At that stage we discussed our development with the heads of Department for Haemostaseology in Berlin’s Comprehensive Care Center (Vivantes) as well as with the Comprehensive Care Center in Duisburg. In Duisburg they even have a professional mobile vein detection System – for about 4000€, while our System can be build for about 100€.

We were literally shocked to see that the image quality is nearly identical, but the professional System uses a red laser to project the Image back onto the patient’s skin…

Coming back to chronicle diseases like hemophilia, our System can help encouraging patients who are learning to administer the medicine themselves (called home treatment). Especially young children between 7 and 11 learn how to puncture their veins to give themselves the live-saving clottering factors so they become more independent.

Having had only high end and high priced Systems so far, no one has thought about giving a vein identification system to people who need to inject medicine to their veins, simply because of the tremendous costs of professional devices… In the picture you can see the professional one, it projects a red laser image and where the veins are located, it simply does not display anything (no light = dark – there are your veins!) But with our project the veins are at least as good to see.
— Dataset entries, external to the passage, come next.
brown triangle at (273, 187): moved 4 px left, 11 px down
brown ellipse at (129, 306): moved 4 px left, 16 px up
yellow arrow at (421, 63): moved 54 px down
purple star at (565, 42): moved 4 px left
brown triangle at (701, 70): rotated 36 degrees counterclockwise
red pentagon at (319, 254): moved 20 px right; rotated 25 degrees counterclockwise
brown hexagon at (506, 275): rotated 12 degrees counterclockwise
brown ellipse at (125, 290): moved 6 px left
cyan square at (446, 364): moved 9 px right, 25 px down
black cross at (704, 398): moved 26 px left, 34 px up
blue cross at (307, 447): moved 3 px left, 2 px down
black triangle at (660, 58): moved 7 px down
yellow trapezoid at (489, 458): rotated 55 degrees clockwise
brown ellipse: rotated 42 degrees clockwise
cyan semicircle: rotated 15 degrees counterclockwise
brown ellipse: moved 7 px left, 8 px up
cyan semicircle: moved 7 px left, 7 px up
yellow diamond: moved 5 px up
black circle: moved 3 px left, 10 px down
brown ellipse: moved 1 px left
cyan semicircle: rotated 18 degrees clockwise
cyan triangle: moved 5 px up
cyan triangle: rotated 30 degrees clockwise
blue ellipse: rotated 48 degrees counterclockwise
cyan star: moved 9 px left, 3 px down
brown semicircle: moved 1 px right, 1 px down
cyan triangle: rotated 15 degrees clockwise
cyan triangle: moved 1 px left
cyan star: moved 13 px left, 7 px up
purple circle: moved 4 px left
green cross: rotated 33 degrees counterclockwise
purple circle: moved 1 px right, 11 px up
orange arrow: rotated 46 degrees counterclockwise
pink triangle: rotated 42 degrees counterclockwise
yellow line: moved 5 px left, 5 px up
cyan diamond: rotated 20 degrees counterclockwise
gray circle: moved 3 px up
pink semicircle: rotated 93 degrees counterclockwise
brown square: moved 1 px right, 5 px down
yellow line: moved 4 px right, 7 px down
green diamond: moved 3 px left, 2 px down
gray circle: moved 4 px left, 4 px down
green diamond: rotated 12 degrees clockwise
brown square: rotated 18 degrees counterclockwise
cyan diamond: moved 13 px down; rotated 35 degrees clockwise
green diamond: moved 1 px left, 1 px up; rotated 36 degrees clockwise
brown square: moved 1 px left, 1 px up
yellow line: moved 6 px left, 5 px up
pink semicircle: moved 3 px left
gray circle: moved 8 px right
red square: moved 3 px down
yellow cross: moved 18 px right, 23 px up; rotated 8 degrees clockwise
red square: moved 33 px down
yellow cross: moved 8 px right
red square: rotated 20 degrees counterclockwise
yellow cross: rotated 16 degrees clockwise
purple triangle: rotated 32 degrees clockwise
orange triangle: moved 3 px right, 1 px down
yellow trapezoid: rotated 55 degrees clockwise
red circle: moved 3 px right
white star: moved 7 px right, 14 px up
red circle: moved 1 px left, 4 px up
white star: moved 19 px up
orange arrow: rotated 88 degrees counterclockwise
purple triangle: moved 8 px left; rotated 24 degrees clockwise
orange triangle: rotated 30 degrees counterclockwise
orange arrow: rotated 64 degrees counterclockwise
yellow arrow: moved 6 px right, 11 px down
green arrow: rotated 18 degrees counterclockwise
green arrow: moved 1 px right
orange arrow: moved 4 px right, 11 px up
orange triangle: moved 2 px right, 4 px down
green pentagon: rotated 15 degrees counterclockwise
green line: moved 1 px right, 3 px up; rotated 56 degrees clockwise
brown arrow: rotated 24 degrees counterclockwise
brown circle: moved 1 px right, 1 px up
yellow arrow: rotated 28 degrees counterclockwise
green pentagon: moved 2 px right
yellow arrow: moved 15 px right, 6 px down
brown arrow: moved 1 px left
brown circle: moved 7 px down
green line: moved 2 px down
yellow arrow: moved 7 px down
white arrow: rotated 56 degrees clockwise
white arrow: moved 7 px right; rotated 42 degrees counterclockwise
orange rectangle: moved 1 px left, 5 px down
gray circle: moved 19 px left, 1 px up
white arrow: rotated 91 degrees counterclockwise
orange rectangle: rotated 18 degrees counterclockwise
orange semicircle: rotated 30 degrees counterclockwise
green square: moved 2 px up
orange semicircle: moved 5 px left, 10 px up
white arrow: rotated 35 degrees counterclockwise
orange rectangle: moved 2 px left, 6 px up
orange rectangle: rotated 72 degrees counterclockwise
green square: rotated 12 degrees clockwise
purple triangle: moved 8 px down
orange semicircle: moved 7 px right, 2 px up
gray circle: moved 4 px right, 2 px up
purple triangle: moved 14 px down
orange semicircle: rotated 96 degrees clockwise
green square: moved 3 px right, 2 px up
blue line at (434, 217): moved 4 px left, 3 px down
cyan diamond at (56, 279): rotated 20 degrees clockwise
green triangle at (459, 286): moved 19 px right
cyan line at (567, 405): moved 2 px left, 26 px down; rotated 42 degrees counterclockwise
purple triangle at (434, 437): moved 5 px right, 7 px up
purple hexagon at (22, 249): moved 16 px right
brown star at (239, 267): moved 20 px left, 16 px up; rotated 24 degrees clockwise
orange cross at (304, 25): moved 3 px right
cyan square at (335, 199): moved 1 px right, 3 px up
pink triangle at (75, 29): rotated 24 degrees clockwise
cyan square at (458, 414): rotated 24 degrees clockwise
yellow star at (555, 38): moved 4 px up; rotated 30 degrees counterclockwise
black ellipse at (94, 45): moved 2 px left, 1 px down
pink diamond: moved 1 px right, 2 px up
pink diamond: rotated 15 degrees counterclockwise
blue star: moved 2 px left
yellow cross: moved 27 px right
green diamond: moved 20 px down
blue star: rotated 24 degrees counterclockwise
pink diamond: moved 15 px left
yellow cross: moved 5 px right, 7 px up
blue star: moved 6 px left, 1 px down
Finally we tried to reduce costs and complexity even more – and we removed the screen in favor to stream the Image to a tablet or smartphone. This reduces cost and build size and you hardly need to solder…it should be easy to rebuild and adjust to personal needs. All you have to do is to scan a QR Code and the image is displayed on your mobile device (4th stage / 4th build log). As everything is made publically available under the CC license, you are free to adjust and improve the project yourself! You could even add a feature to stream the process of vein puncture to your physician, if you would like to have immediate feedback.